- [DIRECTIONS FOR THIS TASK] The entries follow. Copy every line in which "lines" appears.

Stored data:
************
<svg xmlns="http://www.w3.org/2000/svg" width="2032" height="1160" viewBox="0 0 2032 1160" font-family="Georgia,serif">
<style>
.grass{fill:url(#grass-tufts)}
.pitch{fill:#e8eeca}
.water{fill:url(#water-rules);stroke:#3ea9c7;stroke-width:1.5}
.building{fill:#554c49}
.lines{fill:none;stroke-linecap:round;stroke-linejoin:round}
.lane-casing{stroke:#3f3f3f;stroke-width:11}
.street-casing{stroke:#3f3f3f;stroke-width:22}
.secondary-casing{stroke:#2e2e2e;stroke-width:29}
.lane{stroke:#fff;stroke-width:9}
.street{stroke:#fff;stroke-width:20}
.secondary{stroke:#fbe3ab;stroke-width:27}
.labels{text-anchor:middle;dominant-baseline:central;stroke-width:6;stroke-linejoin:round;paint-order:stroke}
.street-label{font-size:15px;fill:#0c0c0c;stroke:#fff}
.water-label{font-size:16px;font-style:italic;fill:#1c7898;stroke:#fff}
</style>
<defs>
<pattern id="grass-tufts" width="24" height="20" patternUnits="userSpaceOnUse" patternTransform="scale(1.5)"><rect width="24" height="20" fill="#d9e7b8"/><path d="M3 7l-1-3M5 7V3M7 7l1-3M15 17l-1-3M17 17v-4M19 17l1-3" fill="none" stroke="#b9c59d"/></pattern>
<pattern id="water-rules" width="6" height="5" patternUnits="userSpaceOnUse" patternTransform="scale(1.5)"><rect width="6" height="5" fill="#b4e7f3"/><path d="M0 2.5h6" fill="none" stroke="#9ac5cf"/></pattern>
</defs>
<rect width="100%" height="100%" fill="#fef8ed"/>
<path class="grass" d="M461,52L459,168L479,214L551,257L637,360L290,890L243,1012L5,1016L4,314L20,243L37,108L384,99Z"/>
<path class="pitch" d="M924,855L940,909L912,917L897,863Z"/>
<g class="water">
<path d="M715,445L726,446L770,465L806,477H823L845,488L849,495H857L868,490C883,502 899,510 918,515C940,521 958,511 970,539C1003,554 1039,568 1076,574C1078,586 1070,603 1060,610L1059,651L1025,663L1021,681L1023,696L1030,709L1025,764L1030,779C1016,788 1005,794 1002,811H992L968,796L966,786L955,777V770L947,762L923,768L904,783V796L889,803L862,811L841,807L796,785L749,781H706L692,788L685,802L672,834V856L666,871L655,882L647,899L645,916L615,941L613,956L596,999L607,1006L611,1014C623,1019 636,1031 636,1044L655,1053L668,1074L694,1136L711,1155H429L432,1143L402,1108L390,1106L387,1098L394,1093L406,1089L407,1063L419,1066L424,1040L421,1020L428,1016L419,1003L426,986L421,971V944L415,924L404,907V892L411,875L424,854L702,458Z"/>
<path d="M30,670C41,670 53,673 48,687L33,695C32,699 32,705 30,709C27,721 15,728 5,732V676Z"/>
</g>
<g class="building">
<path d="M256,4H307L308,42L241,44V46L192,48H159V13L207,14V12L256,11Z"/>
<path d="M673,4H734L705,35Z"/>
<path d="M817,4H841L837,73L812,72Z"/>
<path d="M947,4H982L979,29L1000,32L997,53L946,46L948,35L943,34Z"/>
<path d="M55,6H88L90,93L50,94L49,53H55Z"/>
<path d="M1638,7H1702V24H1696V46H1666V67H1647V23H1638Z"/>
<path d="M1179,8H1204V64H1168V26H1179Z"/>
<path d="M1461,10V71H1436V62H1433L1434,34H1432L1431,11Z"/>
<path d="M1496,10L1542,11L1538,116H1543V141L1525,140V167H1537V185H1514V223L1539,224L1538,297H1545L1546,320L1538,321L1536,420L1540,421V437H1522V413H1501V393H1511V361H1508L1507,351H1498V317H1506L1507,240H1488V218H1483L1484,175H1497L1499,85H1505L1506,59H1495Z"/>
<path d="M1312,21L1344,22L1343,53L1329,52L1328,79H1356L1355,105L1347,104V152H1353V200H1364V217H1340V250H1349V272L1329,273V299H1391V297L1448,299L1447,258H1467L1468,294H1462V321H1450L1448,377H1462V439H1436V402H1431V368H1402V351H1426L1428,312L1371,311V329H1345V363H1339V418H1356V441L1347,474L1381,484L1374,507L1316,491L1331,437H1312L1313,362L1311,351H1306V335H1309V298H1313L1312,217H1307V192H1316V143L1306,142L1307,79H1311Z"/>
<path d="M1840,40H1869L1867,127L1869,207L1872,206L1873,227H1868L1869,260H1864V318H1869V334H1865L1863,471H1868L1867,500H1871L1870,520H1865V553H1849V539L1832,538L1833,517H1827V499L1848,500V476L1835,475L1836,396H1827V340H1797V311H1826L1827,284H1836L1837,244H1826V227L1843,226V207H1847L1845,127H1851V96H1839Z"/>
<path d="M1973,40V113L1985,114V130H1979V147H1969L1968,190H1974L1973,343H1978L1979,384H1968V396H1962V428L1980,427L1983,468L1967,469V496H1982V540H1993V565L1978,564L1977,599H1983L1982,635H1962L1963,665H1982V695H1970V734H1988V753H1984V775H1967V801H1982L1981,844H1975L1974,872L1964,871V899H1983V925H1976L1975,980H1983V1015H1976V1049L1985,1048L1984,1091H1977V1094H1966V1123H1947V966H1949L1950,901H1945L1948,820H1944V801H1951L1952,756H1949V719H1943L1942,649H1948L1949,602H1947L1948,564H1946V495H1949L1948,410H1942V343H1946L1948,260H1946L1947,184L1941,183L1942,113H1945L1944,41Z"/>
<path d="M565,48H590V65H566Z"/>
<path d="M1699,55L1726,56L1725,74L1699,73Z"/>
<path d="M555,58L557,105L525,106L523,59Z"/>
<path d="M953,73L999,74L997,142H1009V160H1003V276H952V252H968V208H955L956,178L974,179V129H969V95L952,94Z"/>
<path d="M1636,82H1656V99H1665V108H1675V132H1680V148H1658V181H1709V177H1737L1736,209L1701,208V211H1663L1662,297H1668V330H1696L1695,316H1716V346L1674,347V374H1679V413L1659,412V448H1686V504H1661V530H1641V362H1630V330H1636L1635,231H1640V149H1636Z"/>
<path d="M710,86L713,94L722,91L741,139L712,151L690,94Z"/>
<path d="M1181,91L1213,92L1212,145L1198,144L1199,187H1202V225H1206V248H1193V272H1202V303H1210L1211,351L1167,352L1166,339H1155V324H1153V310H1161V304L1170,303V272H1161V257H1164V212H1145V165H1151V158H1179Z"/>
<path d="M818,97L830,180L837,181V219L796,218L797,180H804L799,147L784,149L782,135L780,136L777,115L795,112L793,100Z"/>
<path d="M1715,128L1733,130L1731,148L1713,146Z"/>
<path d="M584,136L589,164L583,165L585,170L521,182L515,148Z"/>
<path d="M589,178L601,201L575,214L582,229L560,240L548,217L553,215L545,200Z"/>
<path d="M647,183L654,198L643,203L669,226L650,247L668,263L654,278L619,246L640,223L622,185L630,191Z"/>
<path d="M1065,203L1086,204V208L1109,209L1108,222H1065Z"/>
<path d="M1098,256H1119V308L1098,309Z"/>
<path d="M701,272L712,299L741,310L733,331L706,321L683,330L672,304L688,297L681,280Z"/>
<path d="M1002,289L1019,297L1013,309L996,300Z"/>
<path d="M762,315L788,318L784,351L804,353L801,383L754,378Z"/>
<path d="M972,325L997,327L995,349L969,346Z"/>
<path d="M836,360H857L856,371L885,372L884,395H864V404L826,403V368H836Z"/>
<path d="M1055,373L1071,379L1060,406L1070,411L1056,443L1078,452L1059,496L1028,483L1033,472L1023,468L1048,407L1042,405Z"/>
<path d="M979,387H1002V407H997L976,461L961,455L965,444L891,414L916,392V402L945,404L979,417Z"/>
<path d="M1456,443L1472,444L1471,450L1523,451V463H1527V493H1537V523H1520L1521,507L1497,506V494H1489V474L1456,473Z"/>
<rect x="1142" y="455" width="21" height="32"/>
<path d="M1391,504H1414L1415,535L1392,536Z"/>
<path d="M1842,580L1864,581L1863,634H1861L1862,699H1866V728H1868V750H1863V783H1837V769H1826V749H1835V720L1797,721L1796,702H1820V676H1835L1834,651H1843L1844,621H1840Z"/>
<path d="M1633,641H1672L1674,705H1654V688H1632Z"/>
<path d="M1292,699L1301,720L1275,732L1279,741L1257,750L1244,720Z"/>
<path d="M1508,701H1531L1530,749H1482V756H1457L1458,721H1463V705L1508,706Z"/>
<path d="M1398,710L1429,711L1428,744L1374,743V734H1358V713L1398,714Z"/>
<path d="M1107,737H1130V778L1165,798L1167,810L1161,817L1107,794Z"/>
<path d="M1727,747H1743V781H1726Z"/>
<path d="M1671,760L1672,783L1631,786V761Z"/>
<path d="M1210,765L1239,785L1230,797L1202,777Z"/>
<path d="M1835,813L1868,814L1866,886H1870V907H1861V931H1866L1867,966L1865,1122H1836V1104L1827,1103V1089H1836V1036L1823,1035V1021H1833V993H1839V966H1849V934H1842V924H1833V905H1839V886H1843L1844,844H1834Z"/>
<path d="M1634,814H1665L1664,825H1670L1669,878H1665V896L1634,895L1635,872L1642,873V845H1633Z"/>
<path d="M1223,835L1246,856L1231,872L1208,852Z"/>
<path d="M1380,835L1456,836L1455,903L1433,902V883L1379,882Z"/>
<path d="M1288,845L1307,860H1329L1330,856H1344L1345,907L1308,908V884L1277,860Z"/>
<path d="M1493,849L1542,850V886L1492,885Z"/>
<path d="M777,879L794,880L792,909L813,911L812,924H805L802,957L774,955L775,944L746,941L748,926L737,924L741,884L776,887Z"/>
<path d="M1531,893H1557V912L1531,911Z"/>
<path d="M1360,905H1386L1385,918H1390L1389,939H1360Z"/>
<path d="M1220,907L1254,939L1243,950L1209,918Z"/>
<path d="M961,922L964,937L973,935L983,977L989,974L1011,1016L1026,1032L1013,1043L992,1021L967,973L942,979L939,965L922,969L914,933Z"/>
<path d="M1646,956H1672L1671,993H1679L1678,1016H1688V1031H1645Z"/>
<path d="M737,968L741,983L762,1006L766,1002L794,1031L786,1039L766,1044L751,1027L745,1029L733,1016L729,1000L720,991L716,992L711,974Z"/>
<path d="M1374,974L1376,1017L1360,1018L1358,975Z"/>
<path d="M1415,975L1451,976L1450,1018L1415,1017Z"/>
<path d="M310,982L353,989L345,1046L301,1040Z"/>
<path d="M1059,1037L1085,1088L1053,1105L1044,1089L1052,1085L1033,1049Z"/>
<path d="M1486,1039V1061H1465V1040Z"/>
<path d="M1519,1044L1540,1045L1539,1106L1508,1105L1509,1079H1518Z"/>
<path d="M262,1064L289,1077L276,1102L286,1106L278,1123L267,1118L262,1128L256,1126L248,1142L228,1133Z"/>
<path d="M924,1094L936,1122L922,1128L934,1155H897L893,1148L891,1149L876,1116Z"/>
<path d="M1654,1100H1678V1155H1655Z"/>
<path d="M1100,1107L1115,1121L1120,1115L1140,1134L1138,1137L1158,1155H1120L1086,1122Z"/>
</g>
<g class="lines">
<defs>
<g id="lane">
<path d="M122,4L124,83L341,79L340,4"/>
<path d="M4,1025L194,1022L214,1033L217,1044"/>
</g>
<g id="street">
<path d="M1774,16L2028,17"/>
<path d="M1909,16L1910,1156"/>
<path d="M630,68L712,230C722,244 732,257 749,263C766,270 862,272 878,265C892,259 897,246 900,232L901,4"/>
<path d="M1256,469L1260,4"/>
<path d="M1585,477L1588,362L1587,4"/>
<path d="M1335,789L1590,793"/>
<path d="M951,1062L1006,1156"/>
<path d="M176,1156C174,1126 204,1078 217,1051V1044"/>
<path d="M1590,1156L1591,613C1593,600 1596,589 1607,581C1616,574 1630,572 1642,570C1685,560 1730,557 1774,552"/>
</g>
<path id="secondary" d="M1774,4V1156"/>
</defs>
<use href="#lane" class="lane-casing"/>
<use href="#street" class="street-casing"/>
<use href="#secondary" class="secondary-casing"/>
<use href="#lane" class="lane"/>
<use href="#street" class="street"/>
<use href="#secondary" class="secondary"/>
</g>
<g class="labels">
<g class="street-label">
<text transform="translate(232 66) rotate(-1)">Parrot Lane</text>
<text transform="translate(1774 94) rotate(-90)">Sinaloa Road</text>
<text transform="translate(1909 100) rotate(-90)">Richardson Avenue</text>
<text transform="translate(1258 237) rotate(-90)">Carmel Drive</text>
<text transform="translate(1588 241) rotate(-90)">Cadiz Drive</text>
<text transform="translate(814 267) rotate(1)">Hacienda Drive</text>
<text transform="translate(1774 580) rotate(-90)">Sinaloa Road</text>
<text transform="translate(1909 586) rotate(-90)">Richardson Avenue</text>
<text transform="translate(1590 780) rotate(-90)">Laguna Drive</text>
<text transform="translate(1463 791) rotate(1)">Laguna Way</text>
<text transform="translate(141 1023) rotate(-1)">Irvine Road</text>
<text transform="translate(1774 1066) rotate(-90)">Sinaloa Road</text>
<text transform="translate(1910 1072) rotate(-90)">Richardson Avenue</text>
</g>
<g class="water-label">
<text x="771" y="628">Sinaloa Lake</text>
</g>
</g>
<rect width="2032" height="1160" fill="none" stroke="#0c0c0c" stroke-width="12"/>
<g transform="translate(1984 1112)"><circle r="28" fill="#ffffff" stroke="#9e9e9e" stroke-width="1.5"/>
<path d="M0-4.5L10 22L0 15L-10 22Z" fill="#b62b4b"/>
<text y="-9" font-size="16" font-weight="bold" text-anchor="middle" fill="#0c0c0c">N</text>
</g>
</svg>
************
- [RESULT OF THIS TASK]
.lines{fill:none;stroke-linecap:round;stroke-linejoin:round}
<g class="lines">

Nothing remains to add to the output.